Lecoulteux hocha la tête, étalant sur sa grosse figure un large sourire quelque peu narquois :
— D’une charge héréditaire au trône, il n’y a qu’un pas. Soyez sûr que Bonaparte le franchira dès qu’il sera certain que le rétablissement d’un trône ne prendra pas trop les Français à rebrousse-poil.
— C’est insensé ! Dix ans seulement après avoir exécuté le roi, la reine, Mme Elisabeth et la moitié de la noblesse ? Il faudrait que les Français soient devenus fous !
— Il y a toujours eu une dose de folie chez les Français. Et surtout un grand amour du changement. À cause de leur versatilité, ils sont peut-être le peuple le plus difficile à gouverner. Bonaparte leur a rendu la richesse, l’orgueil et le goût de la vie : vive Bonaparte ! Quant à vous, mon ami, je ne saurais trop vous conseiller de sortir un peu plus souvent de votre province et de vous tenir au fait des grandes affaires ! Venez souper chez moi demain, puisque vous ne voulez toujours pas accepter notre hospitalité et, en attendant, allez vous loger à l’hôtel de Courlande ! Sans oublier d’ouvrir vos yeux et vos oreilles !
Tremaine y alla, s’installa confortablement, loua une voiture et s’assura les services d’un des valets de la maison, puis, ayant sacrifié aux conseils du banquier, se rendit comme l’on sait, rue du Rempart.
Rentré place de la Concorde, il se fit servir un repas dans son petit salon, devant une fenêtre grande ouverte sur le vaste espace ensoleillé – ces derniers jours d’août semblaient avoir renoncé à l’alternance de la canicule et des orages pour une température beaucoup plus agréable ! –, cerné par les marronniers des Champs-Élysées, le pont qui menait droit à l’ancien hôtel des ducs de Bourbon et les jardins des Tuileries flanqués du Jeu de paume et de l’Orangerie.
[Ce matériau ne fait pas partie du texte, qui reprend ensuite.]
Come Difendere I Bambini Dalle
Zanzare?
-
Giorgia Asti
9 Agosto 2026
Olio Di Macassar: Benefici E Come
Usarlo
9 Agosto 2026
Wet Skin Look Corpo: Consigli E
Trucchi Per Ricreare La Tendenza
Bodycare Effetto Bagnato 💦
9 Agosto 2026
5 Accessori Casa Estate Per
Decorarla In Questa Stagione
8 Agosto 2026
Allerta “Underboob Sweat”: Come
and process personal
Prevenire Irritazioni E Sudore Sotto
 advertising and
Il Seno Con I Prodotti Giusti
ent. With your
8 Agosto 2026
En dépit de ses soucis, il s’accorda de goûter quelques instants la douceur de cette belle journée qu’animaient les allées et venues des passants, femmes en robes claires et hommes vêtus de tissus légers, et le passage des barges et des chalands sur la Seine d’où lui parvenaient les cris joyeux des baigneurs. Il éprouvait le besoin de faire le point, refusant cependant de se laisser impressionner par son échec du matin, parce qu’à bien réfléchir, il y voyait malgré tout une sorte d’encouragement : que Cormier eût jugé bon de déménager avec autant de précipitation – sans doute après la visite de Morel, qui avait dû arriver avant Tremaine retardé pendant plusieurs heures par un essieu brisé – indiquait nettement que Louis-Charles devait être quelque part dans Paris et que l’avocat souhaitait mettre la plus grande distance possible entre un personnage aussi dangereux et sa propre personne.